Viewed in the light most consistent with the trial court’s ruling,4 the deputy’s testimony suggests that the decision to run the plates was not a haphazard or ad hoc decision at all. Instead, it was the result of a confluence of training, time, and opportunity: the deputy was trained to run plates to investigate for stolen vehicles; based on the position of defendant’s vehicle, the deputy was able to see defendant’s *361front license plate and was able to make out defendant’s physical characteristics, which would have allowed him to compare the driver to the registered owner. Under those circumstances, the result was that defendant’s license plates were run as part of the deputy’s normal activity of investigating for stolen vehicles. In the course of that activity, any driver who happened to be coming out of the parking lot at that moment would have been subject to the same scrutiny. There was nothing arbitrary or whimsical about the deputy’s decision to run defendant’s license plates; rather, that decision was “random” — in the deputy’s words — only in the sense that, because of the juxtaposition of time and place, the plates that were run were defendant’s, and not some other citizen’s.

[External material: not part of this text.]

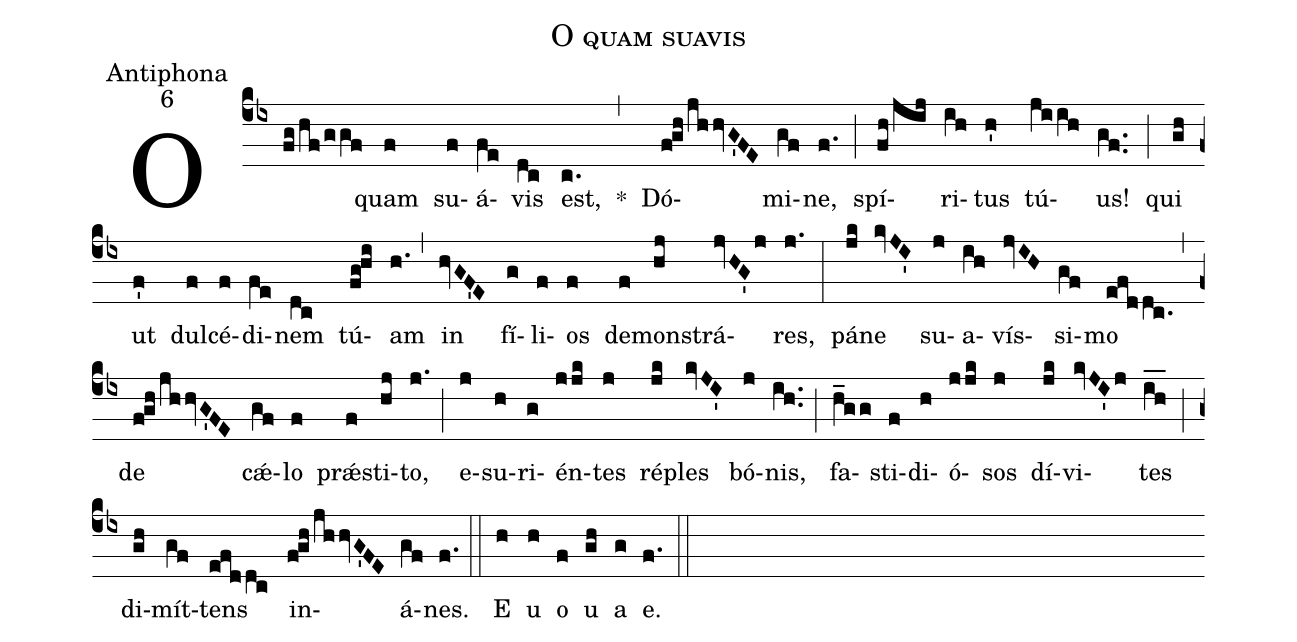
name:O quam suavis;
office-part:Antiphona;
mode:6;
%%
(cb4) O(fg/hf/ggf) quam(f) su(f)á(fe)vis(dc) est,(c.) *(,) Dó(f!gh/jhhvG'FE)mi(gf)ne,(f.) (;) spí(fh/jij)ri(ih)tus(h') tú(jiih)us!(gf..) (;) qui(gh) ut(f') dul(f)cé(f)di(fe)nem(dc) tú(fg!hi)am(h.) (,) in(hvGF'E) fí(g)li(f)os(f) de(f)mon(hj)strá(jvHG'j)res,(j.) (:) pá(jk)ne(kvJI') su(j)a(ih)vís(jvIH)si(gf)mo(efddc.) (,) de(f!gh/jhhvG'FE) cǽ(gf)lo(f) prǽ(f)sti(hj)to,(j.) (;) e(j)su(h)ri(g)én(jjk)tes(j) ré(jk)ples(kvJI') bó(j)nis,(ih..) (;) fa(h_gg)sti(f)di(h)ó(jjk)sos(j) dí(jk)vi(kvJI'j)tes(ih__) (;) di(gh)mít(gf)tens(efddc) in(f!gh/jhhvG'FE)á(gf)nes.(f.) (::) <eu>E(h) u(h) o(f) u(gh) a(g) e.</eu>(f.) (::)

So understood, we cannot conclude that defendant was denied any privilege or immunity on the same terms as other citizens — the benchmark of Article I, section 20. See Clark, 291 Or at 246 (“We do not believe equal protection goes so far as to require previously stated standards as long as no discriminatory practice or illegitimate motive is shown and the use of discretion has a defensible explanation.”).
Given our view of the record, we need not address some of the more provocative issues raised in the dissent.5 We simply note that Article I, section 20, has never been applied to require police officers to articulate and adhere to criteria for every discretionary patrol activity that might occur in the ordinary course of a day. To extend Freeland in that way— that is, to require officers to justify decisions such as stopping one speeding car as opposed to another — would represent a quantum leap from where our Article I, section 20, jurisprudence has gone before.
Affirmed.
ORS 811.182 was amended in 2009. Or Laws 2009, ch 783, § 14. That amendment does not impact this case.
The deputy testified that he ran registration plates “randomly.” He did not elaborate on what he meant by “randomly,” nor was he asked to explain his choice to use that word.
Although the parties offered legislative history, it is not helpful in construing the statute, so we do not discuss it.
The trial court ruled that “everyone who gets a driver’s license subjects themselves to driving down the street and having their license plate looked at and, in this circumstance, run.”
There are references in the dissent to discrimination based on class membership. See 237 Or App at 367-68 n 1, 371 (Schuman, J., concurring in part, dissenting in part). That kind of discrimination is not an issue in this case. Defendant never asserted discrimination based on race, economic status, or gender. For that reason, the lead does not discuss a hypothetical problem that is not raised by the facts in this case.